BU TERAZİ, BU SIKLETİ ÇEKMEZ
Daha şimdiden arkadan dolanmanın yollarını aramaya ve bu terör odağına akıl vermeye başladılar. Kapatılsa bile yedek parti hazırmış, her şey kaldığı yerden devam edermiş. Bununla da yetinmediler, bir eski Cumhuriyet Başsavcısı, HDP’nin kendini feshedip yeni bir partiyle yoluna devam etmesi durumunda davanın kendiliğinden düşeceğini ve böylece kapatmanın gerçekleşemeyeceğini ileri sürdü. Aklınızı da, hukuk anlayışınızı da, HDP sevginizi de anlıyoruz ama bu terazi, bu sıkleti çekmez. Söz konusu olan, HDP denilen yapının demokrasinin imkânlarını kullanarak terör ve bölücülük yapmasıdır. Siyaset yapma, parti kurma hakkının kötüye kullanılması, Anayasa’ya karşı gelinmesi, ülkenin varlığının ve birliğinin hedef alınmasıdır.
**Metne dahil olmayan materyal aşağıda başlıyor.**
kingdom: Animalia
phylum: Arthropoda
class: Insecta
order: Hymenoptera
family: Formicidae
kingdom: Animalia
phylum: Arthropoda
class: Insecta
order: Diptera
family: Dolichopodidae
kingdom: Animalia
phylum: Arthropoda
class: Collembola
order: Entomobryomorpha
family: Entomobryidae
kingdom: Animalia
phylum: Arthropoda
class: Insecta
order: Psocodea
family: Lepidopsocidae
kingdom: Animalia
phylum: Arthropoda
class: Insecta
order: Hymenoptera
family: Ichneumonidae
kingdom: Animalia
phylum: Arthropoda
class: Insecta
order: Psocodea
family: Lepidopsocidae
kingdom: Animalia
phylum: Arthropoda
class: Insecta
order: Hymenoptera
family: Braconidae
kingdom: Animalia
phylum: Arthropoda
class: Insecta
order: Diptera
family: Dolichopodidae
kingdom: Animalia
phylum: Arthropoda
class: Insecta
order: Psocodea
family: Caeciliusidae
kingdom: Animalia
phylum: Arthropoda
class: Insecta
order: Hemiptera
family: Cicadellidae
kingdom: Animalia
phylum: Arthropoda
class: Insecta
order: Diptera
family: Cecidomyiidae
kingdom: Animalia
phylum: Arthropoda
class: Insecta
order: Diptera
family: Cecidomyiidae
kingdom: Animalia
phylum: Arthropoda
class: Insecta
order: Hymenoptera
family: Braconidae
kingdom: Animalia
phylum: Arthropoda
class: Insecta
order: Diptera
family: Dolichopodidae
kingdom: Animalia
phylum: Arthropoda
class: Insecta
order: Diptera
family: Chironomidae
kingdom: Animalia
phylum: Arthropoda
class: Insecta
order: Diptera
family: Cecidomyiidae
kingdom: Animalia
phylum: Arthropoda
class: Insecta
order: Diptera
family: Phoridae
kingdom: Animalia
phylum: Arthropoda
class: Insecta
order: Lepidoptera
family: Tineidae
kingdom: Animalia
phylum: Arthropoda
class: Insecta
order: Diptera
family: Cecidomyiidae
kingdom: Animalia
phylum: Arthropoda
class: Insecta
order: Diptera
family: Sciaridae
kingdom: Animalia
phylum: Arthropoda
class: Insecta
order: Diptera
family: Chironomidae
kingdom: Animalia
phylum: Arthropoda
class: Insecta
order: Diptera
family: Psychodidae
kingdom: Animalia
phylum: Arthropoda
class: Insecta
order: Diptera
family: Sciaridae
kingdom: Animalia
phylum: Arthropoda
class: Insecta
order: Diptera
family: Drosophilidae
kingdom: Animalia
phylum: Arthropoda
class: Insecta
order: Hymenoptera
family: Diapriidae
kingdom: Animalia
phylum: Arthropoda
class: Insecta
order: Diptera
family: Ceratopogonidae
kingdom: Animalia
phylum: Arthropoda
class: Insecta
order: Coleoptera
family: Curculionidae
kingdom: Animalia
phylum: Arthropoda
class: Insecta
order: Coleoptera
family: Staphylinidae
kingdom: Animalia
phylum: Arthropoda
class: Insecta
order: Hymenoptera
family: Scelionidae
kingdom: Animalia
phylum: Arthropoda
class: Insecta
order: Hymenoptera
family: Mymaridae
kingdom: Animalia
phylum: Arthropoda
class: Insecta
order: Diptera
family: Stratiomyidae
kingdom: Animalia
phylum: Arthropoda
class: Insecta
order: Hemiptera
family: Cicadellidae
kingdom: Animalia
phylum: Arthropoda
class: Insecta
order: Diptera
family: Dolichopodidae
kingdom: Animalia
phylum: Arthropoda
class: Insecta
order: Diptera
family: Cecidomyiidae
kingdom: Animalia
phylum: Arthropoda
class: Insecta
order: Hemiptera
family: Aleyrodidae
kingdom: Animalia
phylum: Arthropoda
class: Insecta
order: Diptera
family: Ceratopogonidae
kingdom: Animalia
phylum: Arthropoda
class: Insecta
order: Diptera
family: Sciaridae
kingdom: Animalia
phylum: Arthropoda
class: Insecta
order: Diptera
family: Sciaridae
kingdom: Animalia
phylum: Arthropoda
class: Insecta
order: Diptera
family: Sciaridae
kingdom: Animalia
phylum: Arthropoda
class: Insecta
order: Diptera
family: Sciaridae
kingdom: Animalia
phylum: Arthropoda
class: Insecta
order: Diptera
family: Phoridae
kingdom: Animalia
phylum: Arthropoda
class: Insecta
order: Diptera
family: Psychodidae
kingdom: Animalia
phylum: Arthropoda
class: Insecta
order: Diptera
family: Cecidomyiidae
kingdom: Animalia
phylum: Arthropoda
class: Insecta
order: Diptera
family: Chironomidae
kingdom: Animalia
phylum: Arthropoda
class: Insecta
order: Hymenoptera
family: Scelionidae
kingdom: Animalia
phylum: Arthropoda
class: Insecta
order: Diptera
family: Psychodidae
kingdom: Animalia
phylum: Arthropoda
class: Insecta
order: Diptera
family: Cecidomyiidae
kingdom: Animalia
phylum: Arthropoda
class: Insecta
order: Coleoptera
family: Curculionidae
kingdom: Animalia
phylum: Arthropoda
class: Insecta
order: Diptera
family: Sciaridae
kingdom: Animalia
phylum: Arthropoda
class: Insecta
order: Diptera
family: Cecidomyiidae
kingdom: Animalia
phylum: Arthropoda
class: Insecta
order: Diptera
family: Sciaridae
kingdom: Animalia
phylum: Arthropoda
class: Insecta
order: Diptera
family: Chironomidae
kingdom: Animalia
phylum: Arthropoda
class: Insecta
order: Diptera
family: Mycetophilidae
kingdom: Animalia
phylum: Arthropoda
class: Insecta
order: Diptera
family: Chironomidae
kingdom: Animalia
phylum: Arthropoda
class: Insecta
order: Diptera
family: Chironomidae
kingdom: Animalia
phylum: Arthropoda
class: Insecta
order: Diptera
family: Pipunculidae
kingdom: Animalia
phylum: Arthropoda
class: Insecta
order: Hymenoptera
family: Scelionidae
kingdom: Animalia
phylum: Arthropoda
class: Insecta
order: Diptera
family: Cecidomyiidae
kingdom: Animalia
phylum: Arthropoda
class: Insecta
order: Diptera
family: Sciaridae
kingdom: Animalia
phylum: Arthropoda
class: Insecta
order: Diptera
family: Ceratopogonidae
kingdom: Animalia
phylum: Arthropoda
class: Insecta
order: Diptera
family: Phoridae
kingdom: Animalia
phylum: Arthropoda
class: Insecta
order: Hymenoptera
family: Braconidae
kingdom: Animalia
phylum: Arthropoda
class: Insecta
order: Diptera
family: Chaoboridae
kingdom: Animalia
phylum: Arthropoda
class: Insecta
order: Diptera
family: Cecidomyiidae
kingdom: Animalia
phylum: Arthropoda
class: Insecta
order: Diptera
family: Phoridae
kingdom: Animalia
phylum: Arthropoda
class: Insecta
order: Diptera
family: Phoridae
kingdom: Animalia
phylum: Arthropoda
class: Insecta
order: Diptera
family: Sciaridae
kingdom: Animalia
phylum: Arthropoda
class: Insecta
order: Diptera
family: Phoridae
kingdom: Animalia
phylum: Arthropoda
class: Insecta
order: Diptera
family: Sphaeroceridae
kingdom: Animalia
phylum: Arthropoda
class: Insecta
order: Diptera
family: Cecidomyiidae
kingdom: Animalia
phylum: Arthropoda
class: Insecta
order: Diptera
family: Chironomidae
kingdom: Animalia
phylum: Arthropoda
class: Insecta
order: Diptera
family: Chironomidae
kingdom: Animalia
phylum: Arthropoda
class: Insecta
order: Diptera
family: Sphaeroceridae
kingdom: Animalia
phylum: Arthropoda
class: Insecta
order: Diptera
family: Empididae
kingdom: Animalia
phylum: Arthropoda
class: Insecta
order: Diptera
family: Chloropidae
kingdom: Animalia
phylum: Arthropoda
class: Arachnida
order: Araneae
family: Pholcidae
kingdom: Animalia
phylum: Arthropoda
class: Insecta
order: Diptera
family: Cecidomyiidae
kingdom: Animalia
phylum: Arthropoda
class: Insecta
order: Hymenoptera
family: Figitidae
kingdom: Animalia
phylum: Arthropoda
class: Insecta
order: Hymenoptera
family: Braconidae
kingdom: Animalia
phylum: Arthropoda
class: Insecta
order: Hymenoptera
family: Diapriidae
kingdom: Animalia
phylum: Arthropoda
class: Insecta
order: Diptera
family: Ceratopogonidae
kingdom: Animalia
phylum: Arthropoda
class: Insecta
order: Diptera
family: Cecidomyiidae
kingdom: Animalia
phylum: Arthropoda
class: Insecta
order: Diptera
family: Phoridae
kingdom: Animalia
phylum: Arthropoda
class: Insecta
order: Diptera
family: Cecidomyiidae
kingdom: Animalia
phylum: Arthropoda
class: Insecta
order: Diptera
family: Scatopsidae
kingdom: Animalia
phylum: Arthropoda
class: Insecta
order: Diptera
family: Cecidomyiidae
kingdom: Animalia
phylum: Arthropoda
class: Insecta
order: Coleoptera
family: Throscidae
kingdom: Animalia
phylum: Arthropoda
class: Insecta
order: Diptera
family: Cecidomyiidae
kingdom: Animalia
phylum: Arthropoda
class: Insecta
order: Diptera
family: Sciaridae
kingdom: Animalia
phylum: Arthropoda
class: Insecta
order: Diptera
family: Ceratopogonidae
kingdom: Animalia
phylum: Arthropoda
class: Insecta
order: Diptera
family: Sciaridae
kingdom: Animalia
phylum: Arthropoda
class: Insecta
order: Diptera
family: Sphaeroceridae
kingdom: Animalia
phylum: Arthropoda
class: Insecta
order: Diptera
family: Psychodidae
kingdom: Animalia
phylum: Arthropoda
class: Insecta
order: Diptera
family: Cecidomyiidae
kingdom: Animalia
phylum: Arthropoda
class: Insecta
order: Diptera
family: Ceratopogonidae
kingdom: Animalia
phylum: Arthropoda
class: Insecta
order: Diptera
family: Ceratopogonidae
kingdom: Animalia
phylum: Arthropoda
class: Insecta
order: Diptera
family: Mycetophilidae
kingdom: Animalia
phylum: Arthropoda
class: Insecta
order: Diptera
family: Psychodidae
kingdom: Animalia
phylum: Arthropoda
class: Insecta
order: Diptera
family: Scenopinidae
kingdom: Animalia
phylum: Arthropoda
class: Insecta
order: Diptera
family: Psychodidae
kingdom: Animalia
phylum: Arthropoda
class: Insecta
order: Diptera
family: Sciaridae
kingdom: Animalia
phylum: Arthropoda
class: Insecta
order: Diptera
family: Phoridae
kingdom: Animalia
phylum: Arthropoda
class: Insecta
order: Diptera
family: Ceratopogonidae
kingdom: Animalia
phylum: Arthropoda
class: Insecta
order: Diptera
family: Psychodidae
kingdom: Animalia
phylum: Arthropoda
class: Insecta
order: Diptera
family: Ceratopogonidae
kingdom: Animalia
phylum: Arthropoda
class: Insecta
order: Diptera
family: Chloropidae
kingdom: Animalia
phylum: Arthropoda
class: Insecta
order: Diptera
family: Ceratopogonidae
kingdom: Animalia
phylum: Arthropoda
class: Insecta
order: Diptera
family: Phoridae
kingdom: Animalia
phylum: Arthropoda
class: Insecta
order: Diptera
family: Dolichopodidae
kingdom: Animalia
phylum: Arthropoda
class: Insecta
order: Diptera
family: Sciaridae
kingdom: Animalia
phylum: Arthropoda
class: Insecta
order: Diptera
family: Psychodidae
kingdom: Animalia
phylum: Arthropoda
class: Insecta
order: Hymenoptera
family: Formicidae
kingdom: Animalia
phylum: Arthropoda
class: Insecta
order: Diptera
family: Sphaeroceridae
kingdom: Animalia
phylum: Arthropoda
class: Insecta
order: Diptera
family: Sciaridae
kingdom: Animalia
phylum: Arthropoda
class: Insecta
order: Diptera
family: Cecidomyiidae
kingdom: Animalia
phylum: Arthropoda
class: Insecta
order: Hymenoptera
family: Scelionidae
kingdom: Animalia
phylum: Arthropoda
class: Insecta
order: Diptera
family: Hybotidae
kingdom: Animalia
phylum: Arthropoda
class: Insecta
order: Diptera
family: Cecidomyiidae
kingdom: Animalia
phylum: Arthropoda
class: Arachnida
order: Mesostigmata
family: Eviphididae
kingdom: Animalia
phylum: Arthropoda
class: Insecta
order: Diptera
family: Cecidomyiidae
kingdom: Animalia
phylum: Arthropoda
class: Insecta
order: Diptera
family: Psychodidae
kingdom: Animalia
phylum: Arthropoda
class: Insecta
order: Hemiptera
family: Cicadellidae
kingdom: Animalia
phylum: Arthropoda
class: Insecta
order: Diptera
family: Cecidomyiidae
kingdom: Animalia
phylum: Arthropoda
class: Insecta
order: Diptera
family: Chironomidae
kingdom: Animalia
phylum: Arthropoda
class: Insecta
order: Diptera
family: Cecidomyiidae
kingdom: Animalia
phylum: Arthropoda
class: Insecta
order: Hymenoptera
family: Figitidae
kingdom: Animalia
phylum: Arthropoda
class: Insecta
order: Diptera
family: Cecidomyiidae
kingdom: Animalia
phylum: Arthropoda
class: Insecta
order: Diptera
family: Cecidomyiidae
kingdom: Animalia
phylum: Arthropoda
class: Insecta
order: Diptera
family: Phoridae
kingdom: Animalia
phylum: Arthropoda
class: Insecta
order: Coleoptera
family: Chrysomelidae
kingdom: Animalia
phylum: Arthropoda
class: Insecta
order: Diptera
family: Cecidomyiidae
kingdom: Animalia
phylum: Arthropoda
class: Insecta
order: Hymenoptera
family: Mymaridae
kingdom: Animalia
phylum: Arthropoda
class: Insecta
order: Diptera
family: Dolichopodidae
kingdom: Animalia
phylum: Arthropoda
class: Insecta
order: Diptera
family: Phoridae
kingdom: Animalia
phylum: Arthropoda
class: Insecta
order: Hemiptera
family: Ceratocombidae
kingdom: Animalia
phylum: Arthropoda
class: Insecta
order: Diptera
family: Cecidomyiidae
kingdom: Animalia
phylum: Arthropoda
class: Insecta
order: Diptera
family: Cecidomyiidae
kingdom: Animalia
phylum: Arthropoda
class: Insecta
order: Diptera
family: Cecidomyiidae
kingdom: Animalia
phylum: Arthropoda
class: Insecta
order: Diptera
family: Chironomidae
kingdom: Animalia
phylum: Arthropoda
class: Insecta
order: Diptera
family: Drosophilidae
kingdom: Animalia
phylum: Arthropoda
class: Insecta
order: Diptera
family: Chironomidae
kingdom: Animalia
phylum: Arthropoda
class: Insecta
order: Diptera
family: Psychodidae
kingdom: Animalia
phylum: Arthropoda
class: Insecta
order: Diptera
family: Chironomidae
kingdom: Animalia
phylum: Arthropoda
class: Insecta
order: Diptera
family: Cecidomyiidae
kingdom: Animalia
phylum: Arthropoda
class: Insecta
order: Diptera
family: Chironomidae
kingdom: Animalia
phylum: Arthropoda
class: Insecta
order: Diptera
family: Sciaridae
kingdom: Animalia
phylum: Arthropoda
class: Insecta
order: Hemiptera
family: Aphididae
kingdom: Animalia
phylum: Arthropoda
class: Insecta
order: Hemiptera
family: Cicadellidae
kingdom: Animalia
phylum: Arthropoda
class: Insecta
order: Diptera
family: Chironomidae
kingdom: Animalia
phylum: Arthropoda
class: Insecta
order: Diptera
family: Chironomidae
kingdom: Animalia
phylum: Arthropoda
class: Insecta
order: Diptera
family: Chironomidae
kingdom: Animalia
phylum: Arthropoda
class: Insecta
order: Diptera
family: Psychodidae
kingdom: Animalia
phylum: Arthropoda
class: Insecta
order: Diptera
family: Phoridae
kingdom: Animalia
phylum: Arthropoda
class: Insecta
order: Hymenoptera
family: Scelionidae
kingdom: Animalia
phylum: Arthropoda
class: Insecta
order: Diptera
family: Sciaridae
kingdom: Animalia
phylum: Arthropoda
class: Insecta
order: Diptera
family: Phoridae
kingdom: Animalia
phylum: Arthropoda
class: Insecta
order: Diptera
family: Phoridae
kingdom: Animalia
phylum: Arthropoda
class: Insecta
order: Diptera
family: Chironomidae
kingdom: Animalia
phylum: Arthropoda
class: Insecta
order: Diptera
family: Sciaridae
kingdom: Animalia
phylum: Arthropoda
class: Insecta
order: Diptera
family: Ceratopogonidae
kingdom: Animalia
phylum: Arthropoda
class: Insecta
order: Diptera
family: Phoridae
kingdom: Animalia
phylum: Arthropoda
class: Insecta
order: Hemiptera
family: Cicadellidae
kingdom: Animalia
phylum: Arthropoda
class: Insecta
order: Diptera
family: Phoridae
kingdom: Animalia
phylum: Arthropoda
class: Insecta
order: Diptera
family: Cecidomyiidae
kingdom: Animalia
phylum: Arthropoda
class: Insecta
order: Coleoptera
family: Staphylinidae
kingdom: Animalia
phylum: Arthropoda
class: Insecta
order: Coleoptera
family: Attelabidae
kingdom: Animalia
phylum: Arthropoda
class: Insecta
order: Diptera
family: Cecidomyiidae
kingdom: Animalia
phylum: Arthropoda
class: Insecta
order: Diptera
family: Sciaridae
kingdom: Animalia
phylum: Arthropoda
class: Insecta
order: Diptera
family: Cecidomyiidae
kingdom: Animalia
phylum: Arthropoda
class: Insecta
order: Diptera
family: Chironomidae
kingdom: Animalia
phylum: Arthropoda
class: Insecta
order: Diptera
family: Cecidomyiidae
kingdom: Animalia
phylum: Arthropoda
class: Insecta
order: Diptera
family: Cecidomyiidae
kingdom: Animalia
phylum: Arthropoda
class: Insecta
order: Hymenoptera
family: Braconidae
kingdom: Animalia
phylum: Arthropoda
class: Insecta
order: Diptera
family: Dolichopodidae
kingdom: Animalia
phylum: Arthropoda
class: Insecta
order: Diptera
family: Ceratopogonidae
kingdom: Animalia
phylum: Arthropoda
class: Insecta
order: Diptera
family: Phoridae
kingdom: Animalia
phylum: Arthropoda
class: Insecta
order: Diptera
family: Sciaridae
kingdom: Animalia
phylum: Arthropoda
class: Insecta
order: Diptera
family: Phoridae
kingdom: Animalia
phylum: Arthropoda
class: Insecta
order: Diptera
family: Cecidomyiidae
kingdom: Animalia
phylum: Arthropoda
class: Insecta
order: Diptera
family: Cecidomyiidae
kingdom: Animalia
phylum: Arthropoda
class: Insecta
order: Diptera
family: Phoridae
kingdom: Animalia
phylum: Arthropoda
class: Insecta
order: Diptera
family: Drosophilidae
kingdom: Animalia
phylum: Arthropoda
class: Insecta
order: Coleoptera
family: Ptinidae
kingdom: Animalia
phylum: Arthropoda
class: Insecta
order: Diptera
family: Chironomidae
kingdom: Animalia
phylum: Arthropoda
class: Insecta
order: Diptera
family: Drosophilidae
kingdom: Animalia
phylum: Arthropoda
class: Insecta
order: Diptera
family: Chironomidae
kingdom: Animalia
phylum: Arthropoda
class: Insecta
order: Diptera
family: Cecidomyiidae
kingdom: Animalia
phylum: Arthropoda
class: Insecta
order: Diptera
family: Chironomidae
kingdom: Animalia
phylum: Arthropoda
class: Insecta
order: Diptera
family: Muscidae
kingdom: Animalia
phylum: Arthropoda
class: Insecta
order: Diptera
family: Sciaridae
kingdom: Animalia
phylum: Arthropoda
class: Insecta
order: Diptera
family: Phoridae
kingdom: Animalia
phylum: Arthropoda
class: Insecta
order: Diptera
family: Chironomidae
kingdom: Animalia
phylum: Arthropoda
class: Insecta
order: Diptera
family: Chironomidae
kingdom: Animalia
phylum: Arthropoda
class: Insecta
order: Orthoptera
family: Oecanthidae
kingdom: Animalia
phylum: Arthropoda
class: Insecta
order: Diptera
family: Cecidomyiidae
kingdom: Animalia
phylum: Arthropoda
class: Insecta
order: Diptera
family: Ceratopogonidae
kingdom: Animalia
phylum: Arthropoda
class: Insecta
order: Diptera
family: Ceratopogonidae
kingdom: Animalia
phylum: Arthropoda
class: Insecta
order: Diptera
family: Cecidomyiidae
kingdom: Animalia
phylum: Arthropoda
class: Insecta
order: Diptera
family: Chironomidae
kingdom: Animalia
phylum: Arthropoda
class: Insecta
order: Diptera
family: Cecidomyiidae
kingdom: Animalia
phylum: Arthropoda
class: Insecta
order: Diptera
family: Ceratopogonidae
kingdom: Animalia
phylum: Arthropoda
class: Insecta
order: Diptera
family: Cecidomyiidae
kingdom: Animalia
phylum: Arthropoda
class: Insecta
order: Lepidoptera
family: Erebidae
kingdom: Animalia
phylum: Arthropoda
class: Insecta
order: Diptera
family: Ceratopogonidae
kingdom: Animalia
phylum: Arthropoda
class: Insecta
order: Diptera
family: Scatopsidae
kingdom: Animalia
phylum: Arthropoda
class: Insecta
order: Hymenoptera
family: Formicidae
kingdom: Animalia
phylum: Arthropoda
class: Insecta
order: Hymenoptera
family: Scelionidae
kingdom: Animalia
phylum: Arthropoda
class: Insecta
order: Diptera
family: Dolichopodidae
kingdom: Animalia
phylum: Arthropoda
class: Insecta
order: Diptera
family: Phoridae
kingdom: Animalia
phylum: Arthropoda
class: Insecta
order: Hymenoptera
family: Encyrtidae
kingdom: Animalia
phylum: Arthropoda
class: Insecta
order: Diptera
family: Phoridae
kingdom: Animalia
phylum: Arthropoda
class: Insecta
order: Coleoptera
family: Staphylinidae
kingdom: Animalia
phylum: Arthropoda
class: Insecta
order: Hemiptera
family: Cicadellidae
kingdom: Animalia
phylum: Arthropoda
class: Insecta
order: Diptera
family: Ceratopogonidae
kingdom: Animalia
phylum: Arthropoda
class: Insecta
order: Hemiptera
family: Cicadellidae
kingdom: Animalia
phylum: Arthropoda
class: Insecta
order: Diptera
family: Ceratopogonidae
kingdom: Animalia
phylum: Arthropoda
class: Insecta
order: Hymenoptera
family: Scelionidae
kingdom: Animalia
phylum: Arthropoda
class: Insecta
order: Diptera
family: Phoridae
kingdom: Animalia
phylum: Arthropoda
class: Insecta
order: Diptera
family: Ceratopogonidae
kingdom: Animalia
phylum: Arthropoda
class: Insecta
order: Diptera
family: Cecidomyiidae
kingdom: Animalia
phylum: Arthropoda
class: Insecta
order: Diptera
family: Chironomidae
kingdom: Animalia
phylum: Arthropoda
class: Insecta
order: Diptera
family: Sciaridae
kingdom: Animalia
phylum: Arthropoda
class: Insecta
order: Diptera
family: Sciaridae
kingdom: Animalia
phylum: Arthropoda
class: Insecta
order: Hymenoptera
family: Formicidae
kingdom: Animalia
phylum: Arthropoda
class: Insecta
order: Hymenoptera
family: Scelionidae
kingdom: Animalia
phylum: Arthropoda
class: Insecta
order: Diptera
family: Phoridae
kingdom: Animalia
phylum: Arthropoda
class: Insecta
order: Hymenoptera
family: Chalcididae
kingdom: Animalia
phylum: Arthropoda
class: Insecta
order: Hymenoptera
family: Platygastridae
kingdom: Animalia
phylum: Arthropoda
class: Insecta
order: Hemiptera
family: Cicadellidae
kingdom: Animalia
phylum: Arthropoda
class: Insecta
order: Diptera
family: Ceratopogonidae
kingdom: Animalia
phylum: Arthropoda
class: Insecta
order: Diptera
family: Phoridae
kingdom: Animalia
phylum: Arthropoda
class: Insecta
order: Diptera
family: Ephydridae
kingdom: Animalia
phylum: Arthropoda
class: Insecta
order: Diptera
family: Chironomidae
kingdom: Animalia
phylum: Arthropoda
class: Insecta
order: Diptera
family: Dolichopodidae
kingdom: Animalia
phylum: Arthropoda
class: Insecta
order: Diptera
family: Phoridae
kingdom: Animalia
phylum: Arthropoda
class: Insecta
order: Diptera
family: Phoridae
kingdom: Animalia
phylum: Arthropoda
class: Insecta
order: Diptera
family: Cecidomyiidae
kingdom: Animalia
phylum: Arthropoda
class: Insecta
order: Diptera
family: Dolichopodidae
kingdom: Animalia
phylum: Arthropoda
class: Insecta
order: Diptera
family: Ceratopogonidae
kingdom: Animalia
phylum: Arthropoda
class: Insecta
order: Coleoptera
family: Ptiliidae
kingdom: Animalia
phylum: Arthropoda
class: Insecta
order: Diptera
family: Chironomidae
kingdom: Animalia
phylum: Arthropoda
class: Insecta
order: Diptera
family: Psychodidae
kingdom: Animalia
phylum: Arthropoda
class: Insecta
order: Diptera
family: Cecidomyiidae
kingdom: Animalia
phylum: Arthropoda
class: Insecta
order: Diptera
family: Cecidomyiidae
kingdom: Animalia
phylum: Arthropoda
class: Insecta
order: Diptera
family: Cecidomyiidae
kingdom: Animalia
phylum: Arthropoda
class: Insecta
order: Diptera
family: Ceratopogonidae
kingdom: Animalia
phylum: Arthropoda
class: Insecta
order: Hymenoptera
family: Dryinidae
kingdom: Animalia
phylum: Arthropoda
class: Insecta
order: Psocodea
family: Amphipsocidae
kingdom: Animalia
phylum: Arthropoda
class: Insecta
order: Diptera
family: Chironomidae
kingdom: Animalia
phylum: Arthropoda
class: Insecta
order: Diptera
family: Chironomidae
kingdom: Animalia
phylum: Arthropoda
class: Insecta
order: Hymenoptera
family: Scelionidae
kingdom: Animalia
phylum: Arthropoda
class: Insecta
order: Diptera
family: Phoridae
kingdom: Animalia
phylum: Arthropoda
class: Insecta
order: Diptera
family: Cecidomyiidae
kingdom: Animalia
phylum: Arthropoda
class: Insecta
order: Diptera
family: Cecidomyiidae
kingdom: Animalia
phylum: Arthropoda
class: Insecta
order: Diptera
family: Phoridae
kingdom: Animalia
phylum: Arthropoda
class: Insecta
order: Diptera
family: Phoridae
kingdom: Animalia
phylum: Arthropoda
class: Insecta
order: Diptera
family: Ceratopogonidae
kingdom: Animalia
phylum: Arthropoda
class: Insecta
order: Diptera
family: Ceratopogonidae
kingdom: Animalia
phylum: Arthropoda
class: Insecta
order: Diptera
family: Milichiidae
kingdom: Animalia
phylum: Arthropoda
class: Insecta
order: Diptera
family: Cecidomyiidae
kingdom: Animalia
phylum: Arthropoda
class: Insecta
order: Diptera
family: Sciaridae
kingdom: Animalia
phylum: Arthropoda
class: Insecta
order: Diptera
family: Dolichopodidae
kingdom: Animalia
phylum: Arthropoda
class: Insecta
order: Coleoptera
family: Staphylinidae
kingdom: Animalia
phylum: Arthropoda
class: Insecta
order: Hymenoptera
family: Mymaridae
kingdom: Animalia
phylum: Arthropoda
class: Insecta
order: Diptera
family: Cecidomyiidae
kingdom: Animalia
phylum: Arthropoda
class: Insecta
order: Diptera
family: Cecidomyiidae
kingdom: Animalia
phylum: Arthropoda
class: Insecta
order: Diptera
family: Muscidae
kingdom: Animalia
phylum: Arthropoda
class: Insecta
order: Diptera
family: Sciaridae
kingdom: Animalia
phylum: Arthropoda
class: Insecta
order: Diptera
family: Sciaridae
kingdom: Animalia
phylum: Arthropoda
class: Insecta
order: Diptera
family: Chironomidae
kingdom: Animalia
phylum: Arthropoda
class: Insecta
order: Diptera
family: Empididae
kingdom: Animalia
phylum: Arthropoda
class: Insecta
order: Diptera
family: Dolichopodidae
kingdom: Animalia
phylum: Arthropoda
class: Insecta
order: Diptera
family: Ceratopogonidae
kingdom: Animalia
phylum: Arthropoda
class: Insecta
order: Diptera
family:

HDP, PKK’dır, cinayettir, bölücülüktür, masumlara, çocuklara, gençlere, kadınlara ölüm tuzağıdır. Yapılması gereken, bu ihaneti yapanların, terörün ta kendisi olanların tamamen ve kesin olarak hukuk yoluyla ortadan kaldırılmasıdır. Dolasıyı ile HDP’nin kendini feshetmesi, başka bir parti adı altında faaliyetini sürdürmesinin önünün mutlaka kesilmesi gerekmektedir. Anayasa ve yasalarımız bunun için yeterlidir. Gerekirse yeni düzenlemeler de yapılabilir. Her ne olursa olsun, PKK terör örgütünün uzantısı olacak bir partinin siyaset sahnesinde var olmasına artık bir daha kesinlikle izin verilemez, verilmemelidir.